[RECORDS TO PROCESS Boundary: Start]
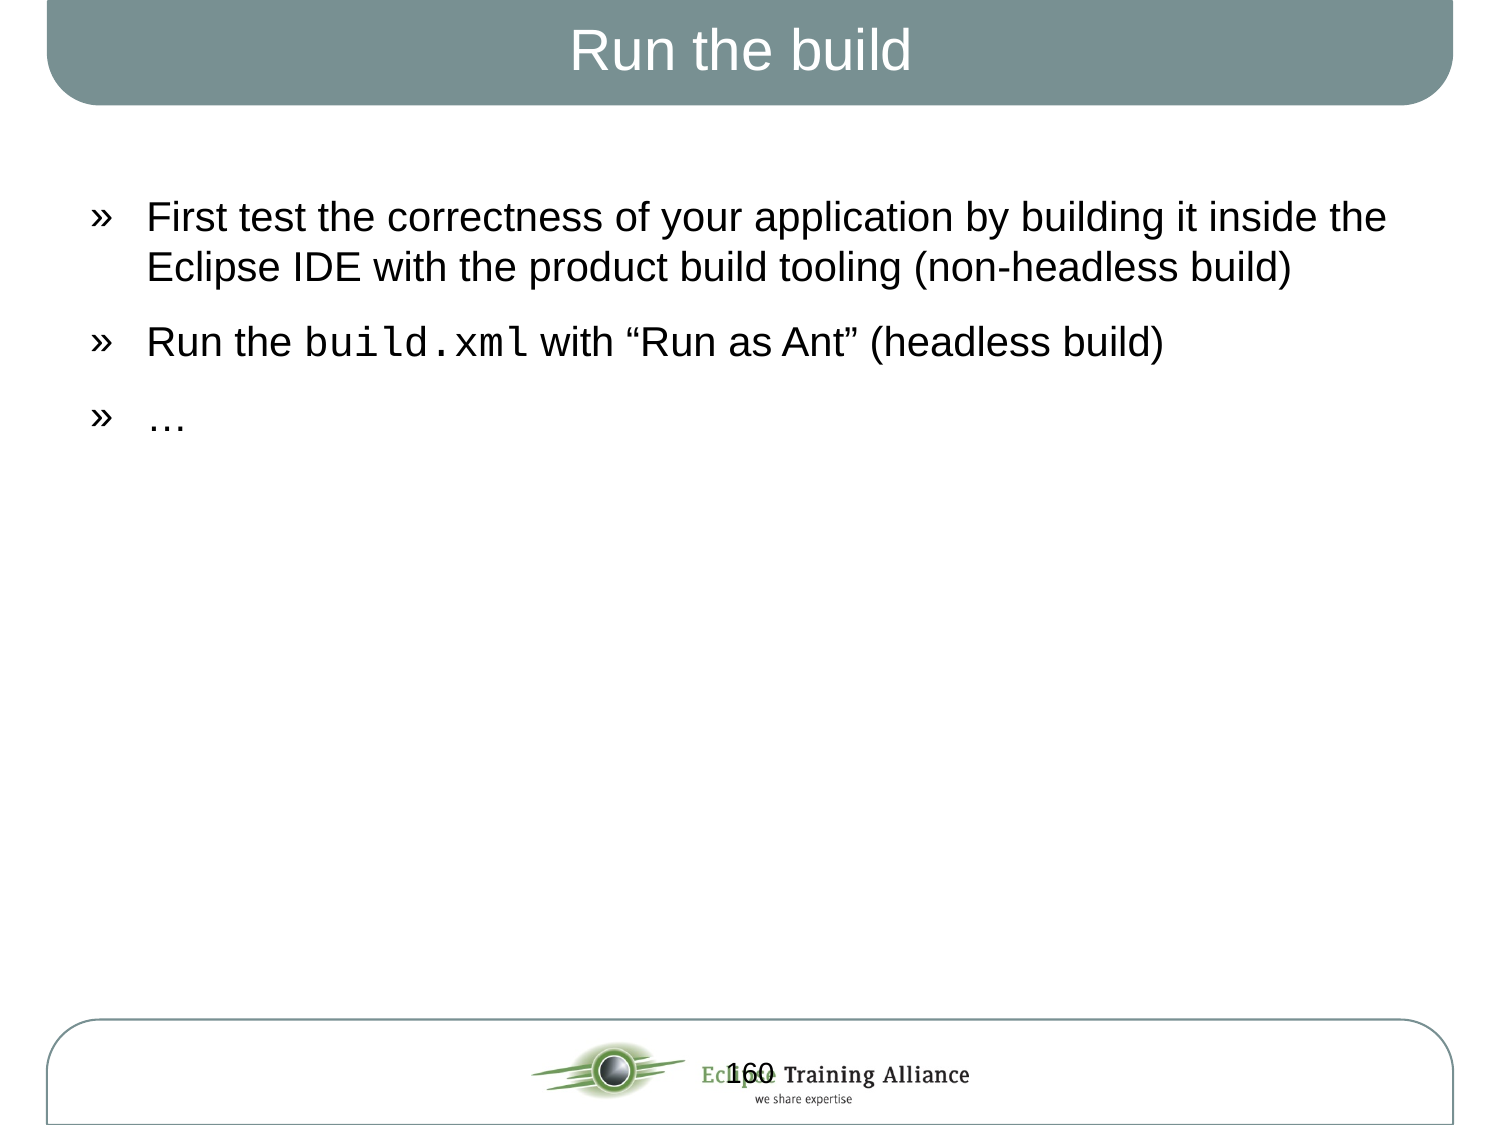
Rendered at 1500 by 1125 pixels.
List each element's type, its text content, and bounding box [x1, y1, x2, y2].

picture [531, 1038, 969, 1106]
list First test the correctness of your application by building it inside the Eclipse IDE with the product build tooling (non-headless build) Run the build.xml with “Run as Ant” (headless build) … [75, 182, 1425, 998]
title Run the build [82, 0, 1418, 94]
text_box 160 [662, 1041, 838, 1102]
[RECORDS TO PROCESS Boundary: End]
* _EXERCISE_:
Leave the pictures out and copy the rest of the data exactly.

* _TASK SOLUTION_:
Rendered at 1500 by 1125 pixels.
List each element's type, its text content, and bounding box [x1, y1, x2, y2].

picture [531, 1038, 969, 1106]
list First test the correctness of your application by building it inside the Eclipse IDE with the product build tooling (non-headless build) Run the build.xml with “Run as Ant” (headless build) … [75, 182, 1425, 998]
title Run the build [82, 0, 1418, 94]
text_box 160 [662, 1041, 838, 1102]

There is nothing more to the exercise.